Extracted entries START
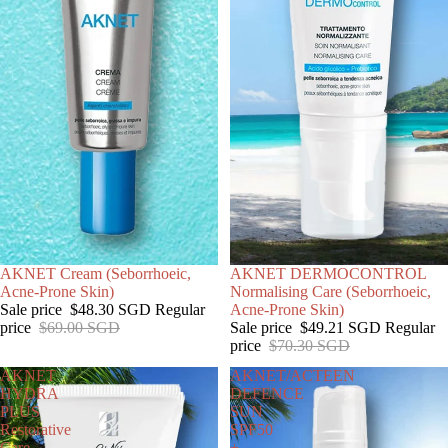
SALE
AKNET Cream (Seborrhoeic,
SALE
AKNET DERMOCONTROL
Acne-Prone Skin)
Normalising Care (Seborrhoeic,
Sale price
$48.30 SGD
Regular
Acne-Prone Skin)
price
$69.00 SGD
Sale price
$49.21 SGD
Regular
price
$70.30 SGD
AKNET
AKNET/ACTEEN
HYDRA
DEFENCE
PLUS
SUN
Restorative
SPF50
Care
+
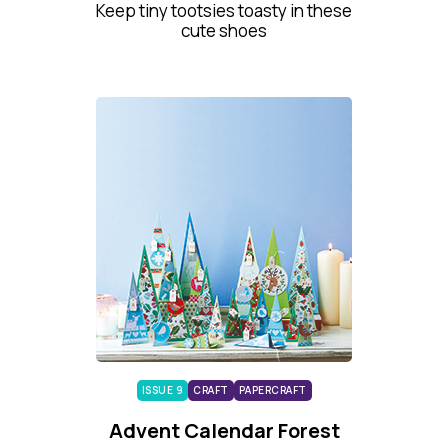
Keep tiny tootsies toasty in these
cute shoes
ISSUE 9
CRAFT
PAPERCRAFT
Advent Calendar Forest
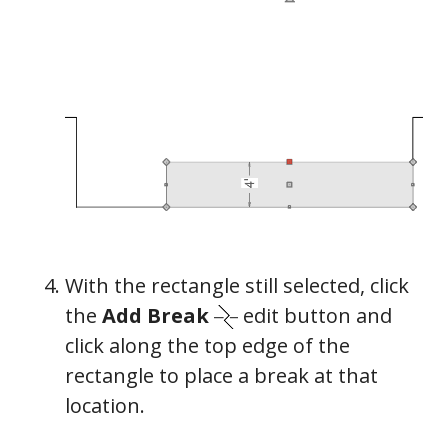
General
With the rectangle still selected, click
the
Add Break
edit button and
click along the top edge of the
rectangle to place a break at that
location.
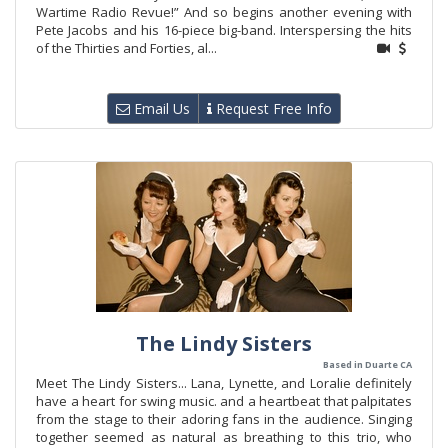
Wartime Radio Revue!” And so begins another evening with
Pete Jacobs and his 16-piece big-band. Interspersing the hits
of the Thirties and Forties, al...
Email Us
Request Free Info
The Lindy Sisters
Based in Duarte CA
Meet The Lindy Sisters... Lana, Lynette, and Loralie definitely
have a heart for swing music. and a heartbeat that palpitates
from the stage to their adoring fans in the audience. Singing
together seemed as natural as breathing to this trio, who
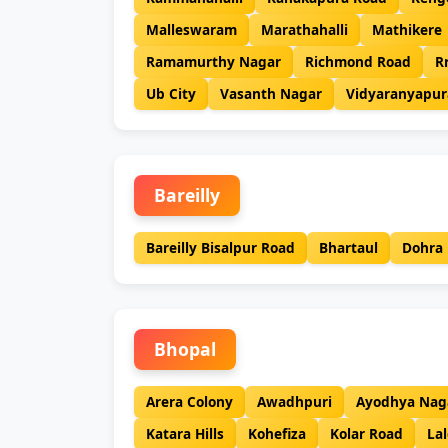
Malleswaram
Marathahalli
Mathikere
Ramamurthy Nagar
Richmond Road
R
Ub City
Vasanth Nagar
Vidyaranyapur
Bareilly
Bareilly Bisalpur Road
Bhartaul
Dohra
Bhopal
Arera Colony
Awadhpuri
Ayodhya Nag
Katara Hills
Kohefiza
Kolar Road
Lal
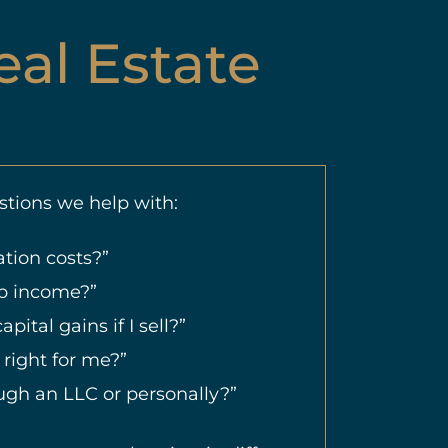
eal Estate
tions we help with:
tion costs?”
nb income?”
apital gains if I sell?”
 right for me?”
ough an LLC or personally?”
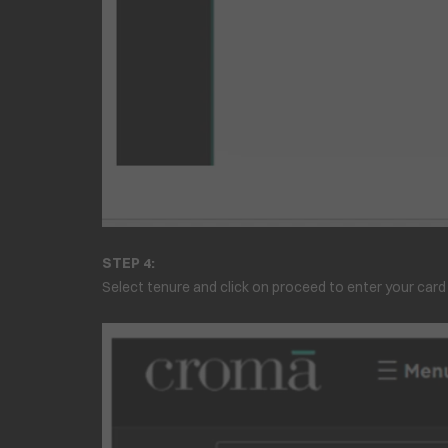
STEP 4:
Select tenure and click on proceed to enter your card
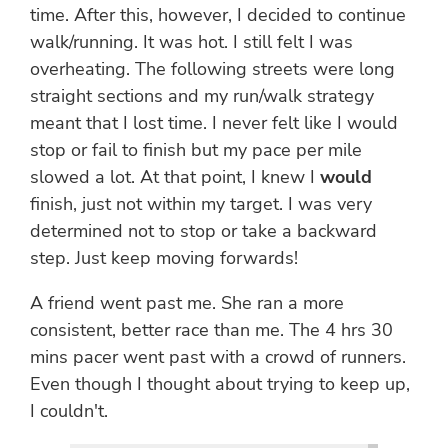
time. After this, however, I decided to continue
walk/running. It was hot. I still felt I was
overheating. The following streets were long
straight sections and my run/walk strategy
meant that I lost time. I never felt like I would
stop or fail to finish but my pace per mile
slowed a lot. At that point, I knew I
would
finish, just not within my target. I was very
determined not to stop or take a backward
step. Just keep moving forwards!
A friend went past me. She ran a more
consistent, better race than me. The 4 hrs 30
mins pacer went past with a crowd of runners.
Even though I thought about trying to keep up,
I couldn't.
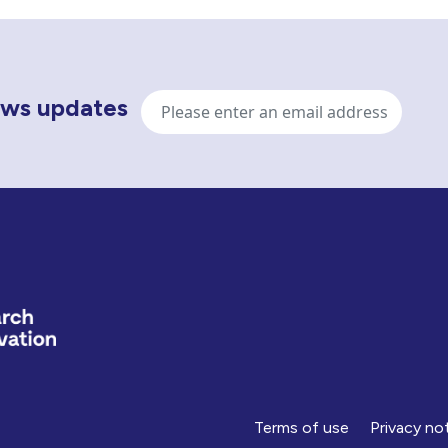
Email
news updates
address
Terms of use
Privacy no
Extracted entries END
### What needs to be done
List every line in the items above that contains the word "stop", copying each line in full.

### Problem solution
stop or fail to finish but my pace per mile
determined not to stop or take a backward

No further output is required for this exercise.